The Apollo Space Missions saw mankind land on the moon. In Greek mythology, Artemis is the goddess of the moon and Apollo’s twin sister. Therefore, it should come as no surprise that NASA’s latest lunar mission is Project Artemis. Picking up from where the Apollo Space Mission left off fifty years ago, NASA is looking to build a human lunar landing system that will send the next man (and the first woman!) to the moon by the year 2024. However, going back to the moon is not the end-goal of this mission. From the moon, the ambitious goal is to launch a human exploration mission to Mars by the 2030s. And to get the job done, Jeff Bezos’ Blue Origin is working with aviation companies Northrop Grumman and Lockheed Martin.
Flying to the Moon and Beyond
In the past, funding and technology were part of the reasons why moon missions had to be withdrawn. After the last Apollo Mission in 1972, there was a realignment of space exploration efforts to cover other projects. Fifty years hence, there is a renewed interest in going back to the moon. However, the project is looking at flying back to the moon in a wholly different manner. This time, sustainability and reusability are the focus of the architecture.
The project has various segments that support these two essential qualities. Why? Because a launch point on the moon is crucial in the success of future Mars exploration missions. If we are to explore the red planet down the road, we must learn to extract and harness resources along the way.
The Moon’s Necessary Resources for Mars and Deep Space Mission
- From the Kennedy Space Center in Florida, the Space Launch System (SLS) has the capacity and power to go beyond lower earth orbit and carry large payloads to the moon. For sustainability, the design of the Space Launch System is flexible and highly reusable.
- The SLS rocket will also launch the Orion Space Craft into the deep space. The role of Orion is crucial. Orion will carry the astronauts to the lunar orbit. The spacecraft will also serve as the module that will serve as the mission’s life support system and orbital outpost.
- The Orion will not land on the surface of the moon but dock on the Gateway. The Gateway is the lunar outpost that will be deployed in the lunar orbit. From the Gateway, the crew will disembark and land on the south pole of the moon using the Blue Moon Lunar Lander.
- The Blue Moon Lunar Lander has a state-of-the-art facility that will enable the mission to have a soft and precise landing and refuel using the water ice on the surface of the moon.
- There is also the refurbishing of the spacesuit. The Artemis Modern Spacesuit has an advanced exploration extravehicular mobility unit or xEMU. With new functionalities, the design of the Artemis spacesuit is for flexibility, safety, better mobility, and communications.
A Closer look at the Blue Moon Lunar Lander
Blue Origin has been working on the Blue Moon Lunar Lander for the last three years. So, when NASA turned to the industry for help, Blue Origin was ready to step up to the challenge. Precise, large, and equipped with the latest technology, the Blue Moon Lunar Lander is aspirational. Unveiling the project before a select audience mid-2019, Jeff Bezos shared some of the critical features of the Blue Moon Lunar Lander.
The Blue Moon Lunar Lander can land 3.6 metric tons on the lunar surface and built with a flexible deck. The design and structure of the deck can accommodate various forms of payload. It also has davits to deploy four payloads simultaneously upon landing.

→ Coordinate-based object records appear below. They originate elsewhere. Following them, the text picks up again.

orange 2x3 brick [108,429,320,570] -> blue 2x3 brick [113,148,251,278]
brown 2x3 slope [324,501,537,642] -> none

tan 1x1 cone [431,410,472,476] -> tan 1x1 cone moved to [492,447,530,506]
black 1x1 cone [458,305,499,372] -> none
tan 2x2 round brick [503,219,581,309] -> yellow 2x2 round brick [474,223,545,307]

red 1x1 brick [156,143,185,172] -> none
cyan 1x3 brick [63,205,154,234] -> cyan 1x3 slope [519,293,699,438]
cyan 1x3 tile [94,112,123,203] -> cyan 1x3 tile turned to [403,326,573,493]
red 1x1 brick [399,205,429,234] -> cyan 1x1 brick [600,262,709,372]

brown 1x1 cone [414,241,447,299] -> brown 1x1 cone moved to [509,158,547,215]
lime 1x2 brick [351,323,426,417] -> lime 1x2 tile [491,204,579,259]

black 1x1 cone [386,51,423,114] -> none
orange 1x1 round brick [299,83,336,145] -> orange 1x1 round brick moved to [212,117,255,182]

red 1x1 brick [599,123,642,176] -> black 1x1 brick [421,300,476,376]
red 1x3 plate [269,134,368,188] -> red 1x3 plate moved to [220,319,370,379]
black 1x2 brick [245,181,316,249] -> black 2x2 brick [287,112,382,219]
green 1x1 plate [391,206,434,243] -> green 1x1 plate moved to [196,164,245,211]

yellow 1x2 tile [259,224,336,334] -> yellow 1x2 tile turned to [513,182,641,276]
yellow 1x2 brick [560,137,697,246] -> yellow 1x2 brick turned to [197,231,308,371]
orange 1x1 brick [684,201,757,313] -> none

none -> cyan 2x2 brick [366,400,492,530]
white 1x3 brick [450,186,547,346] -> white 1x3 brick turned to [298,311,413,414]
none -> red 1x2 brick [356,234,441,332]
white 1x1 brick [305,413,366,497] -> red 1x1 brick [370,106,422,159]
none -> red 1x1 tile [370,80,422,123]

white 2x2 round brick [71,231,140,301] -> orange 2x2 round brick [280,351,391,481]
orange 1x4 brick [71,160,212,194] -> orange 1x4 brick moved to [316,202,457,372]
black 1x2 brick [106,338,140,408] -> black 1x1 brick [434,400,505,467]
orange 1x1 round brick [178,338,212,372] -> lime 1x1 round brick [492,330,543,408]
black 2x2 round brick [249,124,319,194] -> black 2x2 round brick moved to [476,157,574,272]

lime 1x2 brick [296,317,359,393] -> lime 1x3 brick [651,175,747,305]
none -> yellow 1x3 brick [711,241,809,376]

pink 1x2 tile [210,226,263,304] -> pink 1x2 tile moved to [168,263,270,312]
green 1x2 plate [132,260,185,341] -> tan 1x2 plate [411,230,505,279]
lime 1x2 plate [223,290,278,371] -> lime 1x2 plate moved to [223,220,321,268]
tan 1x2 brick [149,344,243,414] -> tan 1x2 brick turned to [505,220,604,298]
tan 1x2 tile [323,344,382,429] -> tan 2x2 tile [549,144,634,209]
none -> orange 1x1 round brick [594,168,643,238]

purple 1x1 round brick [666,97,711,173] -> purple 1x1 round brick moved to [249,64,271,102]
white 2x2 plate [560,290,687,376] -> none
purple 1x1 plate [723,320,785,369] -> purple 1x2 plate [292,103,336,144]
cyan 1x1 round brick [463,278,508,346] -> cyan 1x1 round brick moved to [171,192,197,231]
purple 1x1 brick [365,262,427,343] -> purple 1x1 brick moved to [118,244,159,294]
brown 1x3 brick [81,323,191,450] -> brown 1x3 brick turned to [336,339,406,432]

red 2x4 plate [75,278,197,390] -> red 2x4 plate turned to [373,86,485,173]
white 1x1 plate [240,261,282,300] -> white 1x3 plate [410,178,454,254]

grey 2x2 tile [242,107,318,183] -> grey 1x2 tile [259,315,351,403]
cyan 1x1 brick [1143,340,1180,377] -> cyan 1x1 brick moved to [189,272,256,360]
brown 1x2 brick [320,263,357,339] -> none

When it comes to navigation, data gathering, and sending signals back to the home base, the Blue Moon Lunar Lander is also not lacking. It has a star tracker, optical communication system, X-Band 410 Megabit Radio, flash LIDAR, and comprehensive map of the lunar surface.
Its high-performance, high-thrust, and high-throttle BE-7 engine uses liquid hydrogen and burns for seven long minutes for the descent. For refueling, the lander can extract hydrogen from lunar water ice. They are thus making repeated trips to the moon and vice versa, attainable. And since it uses hydrogen fuel cells, the Blue Moon Lunar Lander is not dependent on solar energy. Thus, it can survive the dark and long lunar nights.
Tapping on Entrepreneurial Dynamism for Space Exploration
Blue Origin CEO Jeff Bezos expresses his fervent interest in the project. He further shares that, “Blue Origin will be the prime contractor. Lockheed Martin is building the ascent stage. Northrop Grumman is building the transfer element, and Draper is doing the GNC… Blue Origin, in addition to being the prime, is building the descent element.” The truth is, with a mission as grand as Artemis, entrepreneurial dynamism is necessary. The project can use all the help it can get both from the government and the private sector.
Indeed, the project aims to achieve remarkable feats for humanity. From the ground systems, to launch, docking into the lunar outpost to the deployment of the Blue Moon Lunar Lander, the technology and scope involved, the goal to better understand our planet and our universe is starting to unfold.